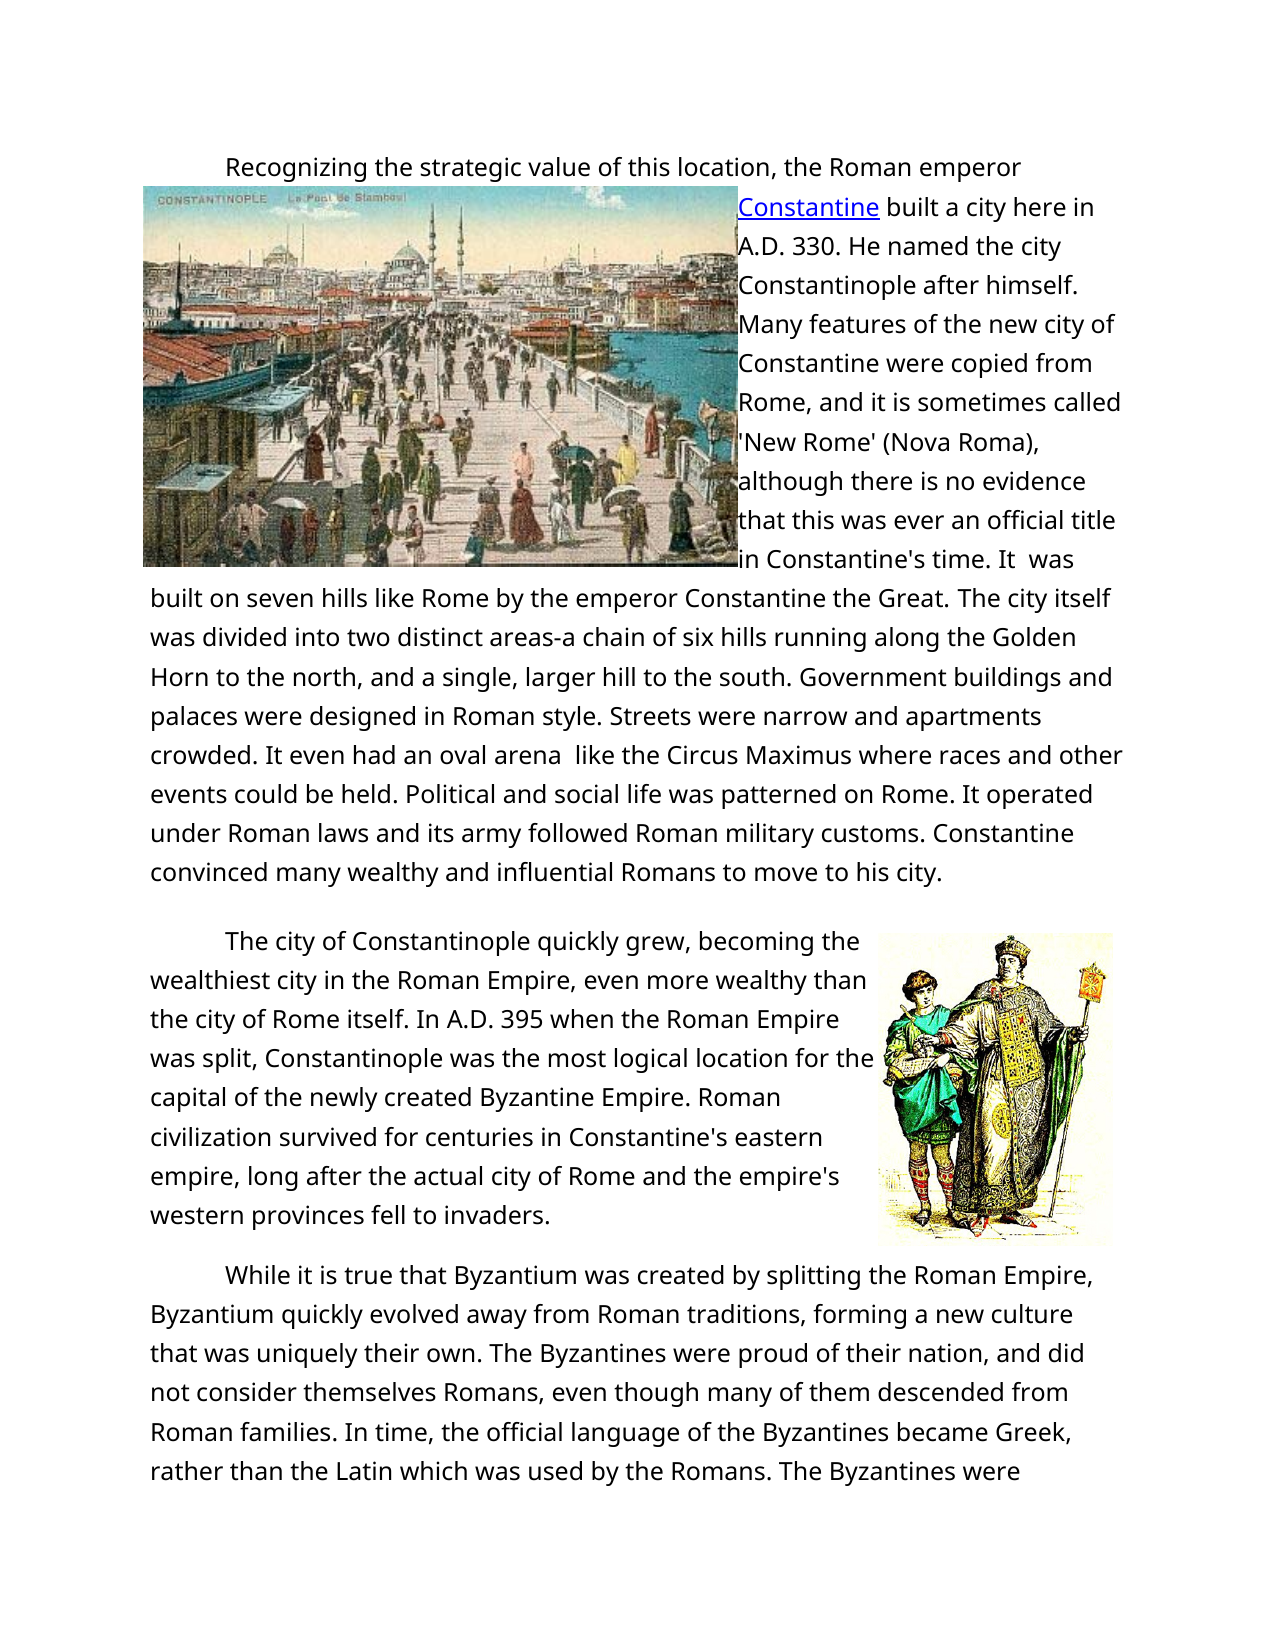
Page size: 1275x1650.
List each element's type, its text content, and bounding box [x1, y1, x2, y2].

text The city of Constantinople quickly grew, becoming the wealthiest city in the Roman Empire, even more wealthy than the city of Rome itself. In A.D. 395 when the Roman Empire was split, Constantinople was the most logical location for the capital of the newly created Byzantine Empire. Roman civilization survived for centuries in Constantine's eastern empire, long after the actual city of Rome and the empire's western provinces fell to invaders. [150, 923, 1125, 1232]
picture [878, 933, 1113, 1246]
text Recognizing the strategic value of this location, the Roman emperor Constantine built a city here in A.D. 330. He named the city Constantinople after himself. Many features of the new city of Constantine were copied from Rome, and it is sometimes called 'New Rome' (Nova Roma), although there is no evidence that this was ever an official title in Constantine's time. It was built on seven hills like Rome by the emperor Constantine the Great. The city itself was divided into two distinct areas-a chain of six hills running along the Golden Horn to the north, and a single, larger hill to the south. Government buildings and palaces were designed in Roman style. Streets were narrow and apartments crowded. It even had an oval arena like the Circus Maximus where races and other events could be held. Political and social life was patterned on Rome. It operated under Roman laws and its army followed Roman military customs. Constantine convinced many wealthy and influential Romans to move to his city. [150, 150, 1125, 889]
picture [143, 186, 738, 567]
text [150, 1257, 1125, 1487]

• WHAT YOU ARE ASKED TO DO:
Search the records for the string "picture" and return every line in which it occurs.

• RESULT OF THE EXERCISE:
picture [878, 933, 1113, 1246]
picture [143, 186, 738, 567]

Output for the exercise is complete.